Saved entries
****

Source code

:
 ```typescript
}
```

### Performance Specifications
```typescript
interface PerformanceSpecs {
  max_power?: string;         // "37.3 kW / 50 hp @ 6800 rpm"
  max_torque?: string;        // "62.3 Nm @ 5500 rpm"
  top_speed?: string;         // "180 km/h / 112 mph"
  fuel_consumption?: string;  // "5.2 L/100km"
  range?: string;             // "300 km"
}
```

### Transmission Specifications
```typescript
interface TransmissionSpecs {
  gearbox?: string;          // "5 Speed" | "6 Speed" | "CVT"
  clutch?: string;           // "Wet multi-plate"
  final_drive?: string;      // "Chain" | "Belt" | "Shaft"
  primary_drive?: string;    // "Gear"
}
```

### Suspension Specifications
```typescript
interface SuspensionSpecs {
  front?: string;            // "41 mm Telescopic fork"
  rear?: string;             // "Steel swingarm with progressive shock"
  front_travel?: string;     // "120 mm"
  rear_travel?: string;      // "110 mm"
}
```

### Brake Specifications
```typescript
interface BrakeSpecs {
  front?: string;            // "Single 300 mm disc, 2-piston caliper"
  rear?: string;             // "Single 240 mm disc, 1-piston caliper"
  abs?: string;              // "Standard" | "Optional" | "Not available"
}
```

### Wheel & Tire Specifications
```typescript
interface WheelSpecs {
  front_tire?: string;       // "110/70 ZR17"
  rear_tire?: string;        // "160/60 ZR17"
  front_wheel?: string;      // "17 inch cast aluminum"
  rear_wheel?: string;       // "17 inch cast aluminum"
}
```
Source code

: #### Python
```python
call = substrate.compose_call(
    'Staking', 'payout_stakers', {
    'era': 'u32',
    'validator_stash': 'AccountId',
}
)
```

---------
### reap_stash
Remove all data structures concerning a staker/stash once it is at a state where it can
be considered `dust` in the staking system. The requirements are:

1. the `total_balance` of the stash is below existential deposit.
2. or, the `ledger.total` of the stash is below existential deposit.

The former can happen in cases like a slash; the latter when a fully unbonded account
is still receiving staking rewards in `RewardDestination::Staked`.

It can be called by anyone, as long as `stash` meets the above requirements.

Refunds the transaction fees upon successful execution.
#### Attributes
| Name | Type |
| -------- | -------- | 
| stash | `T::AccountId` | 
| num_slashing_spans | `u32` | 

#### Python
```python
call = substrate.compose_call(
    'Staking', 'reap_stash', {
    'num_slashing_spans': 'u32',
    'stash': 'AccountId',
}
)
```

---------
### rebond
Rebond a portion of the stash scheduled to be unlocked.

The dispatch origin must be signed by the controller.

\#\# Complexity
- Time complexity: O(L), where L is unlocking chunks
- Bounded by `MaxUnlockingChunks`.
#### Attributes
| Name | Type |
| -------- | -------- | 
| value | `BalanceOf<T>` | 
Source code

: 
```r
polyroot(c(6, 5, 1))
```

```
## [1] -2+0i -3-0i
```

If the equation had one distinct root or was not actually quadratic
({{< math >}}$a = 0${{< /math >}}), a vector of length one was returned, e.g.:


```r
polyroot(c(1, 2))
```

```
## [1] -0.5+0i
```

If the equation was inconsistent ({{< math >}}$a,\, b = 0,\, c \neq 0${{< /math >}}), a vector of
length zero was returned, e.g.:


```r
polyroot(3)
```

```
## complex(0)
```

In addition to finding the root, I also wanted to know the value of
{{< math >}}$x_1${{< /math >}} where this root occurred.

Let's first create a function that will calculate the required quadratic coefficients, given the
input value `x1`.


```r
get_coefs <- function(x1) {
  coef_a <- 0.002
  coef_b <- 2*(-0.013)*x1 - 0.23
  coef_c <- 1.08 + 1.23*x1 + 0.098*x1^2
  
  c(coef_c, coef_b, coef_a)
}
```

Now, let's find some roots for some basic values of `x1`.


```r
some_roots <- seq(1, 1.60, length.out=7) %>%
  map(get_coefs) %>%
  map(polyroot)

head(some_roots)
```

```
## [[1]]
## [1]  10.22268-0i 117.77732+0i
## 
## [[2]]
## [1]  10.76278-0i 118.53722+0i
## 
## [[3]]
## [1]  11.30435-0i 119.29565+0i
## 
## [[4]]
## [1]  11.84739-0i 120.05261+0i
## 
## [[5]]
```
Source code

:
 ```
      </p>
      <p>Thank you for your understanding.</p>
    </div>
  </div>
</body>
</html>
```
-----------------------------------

****

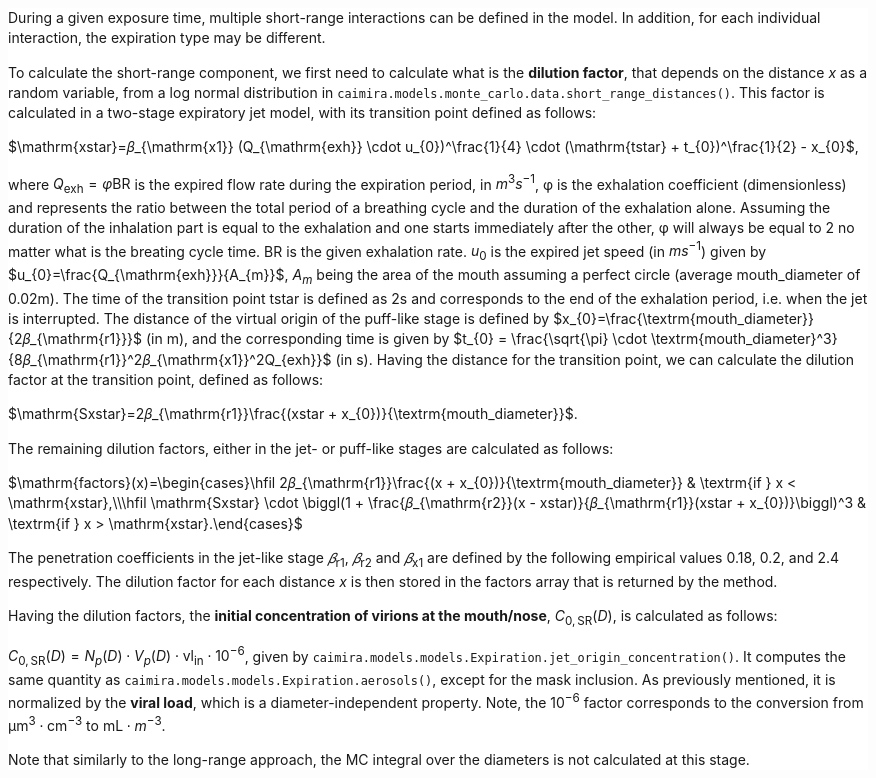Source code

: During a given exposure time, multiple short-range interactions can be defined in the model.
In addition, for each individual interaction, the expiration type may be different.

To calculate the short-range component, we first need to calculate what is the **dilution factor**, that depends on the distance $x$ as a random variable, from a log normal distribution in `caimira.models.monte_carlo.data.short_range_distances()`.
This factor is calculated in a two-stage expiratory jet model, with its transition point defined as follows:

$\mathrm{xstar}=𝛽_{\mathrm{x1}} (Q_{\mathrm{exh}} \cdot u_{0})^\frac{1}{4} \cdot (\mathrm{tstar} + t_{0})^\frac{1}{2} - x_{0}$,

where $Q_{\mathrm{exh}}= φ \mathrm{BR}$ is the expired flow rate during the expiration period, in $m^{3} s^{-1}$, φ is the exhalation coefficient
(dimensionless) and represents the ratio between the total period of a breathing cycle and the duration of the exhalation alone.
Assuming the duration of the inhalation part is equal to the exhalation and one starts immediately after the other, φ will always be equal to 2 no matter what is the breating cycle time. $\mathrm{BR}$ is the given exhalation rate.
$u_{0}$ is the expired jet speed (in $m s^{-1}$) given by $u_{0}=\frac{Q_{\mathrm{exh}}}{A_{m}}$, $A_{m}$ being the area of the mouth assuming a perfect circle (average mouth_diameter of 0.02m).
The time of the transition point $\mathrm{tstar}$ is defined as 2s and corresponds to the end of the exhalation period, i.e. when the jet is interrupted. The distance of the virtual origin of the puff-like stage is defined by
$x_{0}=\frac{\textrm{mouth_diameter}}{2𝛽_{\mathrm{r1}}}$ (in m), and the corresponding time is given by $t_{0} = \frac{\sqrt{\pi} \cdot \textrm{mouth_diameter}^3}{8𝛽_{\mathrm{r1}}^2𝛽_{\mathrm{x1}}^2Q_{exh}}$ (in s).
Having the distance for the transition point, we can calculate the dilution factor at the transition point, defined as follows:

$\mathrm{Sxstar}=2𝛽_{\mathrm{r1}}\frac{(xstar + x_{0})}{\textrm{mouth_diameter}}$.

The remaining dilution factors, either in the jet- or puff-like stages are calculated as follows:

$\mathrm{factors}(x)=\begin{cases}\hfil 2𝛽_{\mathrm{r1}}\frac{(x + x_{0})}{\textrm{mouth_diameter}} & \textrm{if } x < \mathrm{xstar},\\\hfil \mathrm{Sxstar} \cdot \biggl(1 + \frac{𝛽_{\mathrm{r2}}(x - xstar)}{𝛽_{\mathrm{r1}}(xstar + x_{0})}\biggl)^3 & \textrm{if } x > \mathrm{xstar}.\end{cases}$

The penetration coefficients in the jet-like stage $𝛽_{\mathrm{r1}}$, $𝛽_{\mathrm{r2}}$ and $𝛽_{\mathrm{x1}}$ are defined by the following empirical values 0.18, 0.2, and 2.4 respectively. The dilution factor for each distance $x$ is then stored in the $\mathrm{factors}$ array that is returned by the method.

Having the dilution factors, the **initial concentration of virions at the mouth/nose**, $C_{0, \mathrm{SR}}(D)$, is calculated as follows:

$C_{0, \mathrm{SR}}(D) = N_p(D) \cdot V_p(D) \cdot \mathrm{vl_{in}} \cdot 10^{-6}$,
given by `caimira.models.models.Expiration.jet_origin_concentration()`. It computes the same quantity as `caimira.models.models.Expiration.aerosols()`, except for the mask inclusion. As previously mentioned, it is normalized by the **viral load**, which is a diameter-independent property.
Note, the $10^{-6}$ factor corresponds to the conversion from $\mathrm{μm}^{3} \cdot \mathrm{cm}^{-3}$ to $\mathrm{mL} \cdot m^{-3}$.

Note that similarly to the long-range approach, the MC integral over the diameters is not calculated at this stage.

****

Set down only the lines above that fall between the line holding "The former can" and the line holding "this root occurred.", inclusive, keeping each exact.

The former can happen in cases like a slash; the latter when a fully unbonded account
is still receiving staking rewards in `RewardDestination::Staked`.

It can be called by anyone, as long as `stash` meets the above requirements.

Refunds the transaction fees upon successful execution.
#### Attributes
| Name | Type |
| -------- | -------- | 
| stash | `T::AccountId` | 
| num_slashing_spans | `u32` | 

#### Python
```python
call = substrate.compose_call(
    'Staking', 'reap_stash', {
    'num_slashing_spans': 'u32',
    'stash': 'AccountId',
}
)
```

---------
### rebond
Rebond a portion of the stash scheduled to be unlocked.

The dispatch origin must be signed by the controller.

\#\# Complexity
- Time complexity: O(L), where L is unlocking chunks
- Bounded by `MaxUnlockingChunks`.
#### Attributes
| Name | Type |
| -------- | -------- | 
| value | `BalanceOf<T>` | 
Source code

: 
```r
polyroot(c(6, 5, 1))
```

```
## [1] -2+0i -3-0i
```

If the equation had one distinct root or was not actually quadratic
({{< math >}}$a = 0${{< /math >}}), a vector of length one was returned, e.g.:


```r
polyroot(c(1, 2))
```

```
## [1] -0.5+0i
```

If the equation was inconsistent ({{< math >}}$a,\, b = 0,\, c \neq 0${{< /math >}}), a vector of
length zero was returned, e.g.:


```r
polyroot(3)
```

```
## complex(0)
```

In addition to finding the root, I also wanted to know the value of
{{< math >}}$x_1${{< /math >}} where this root occurred.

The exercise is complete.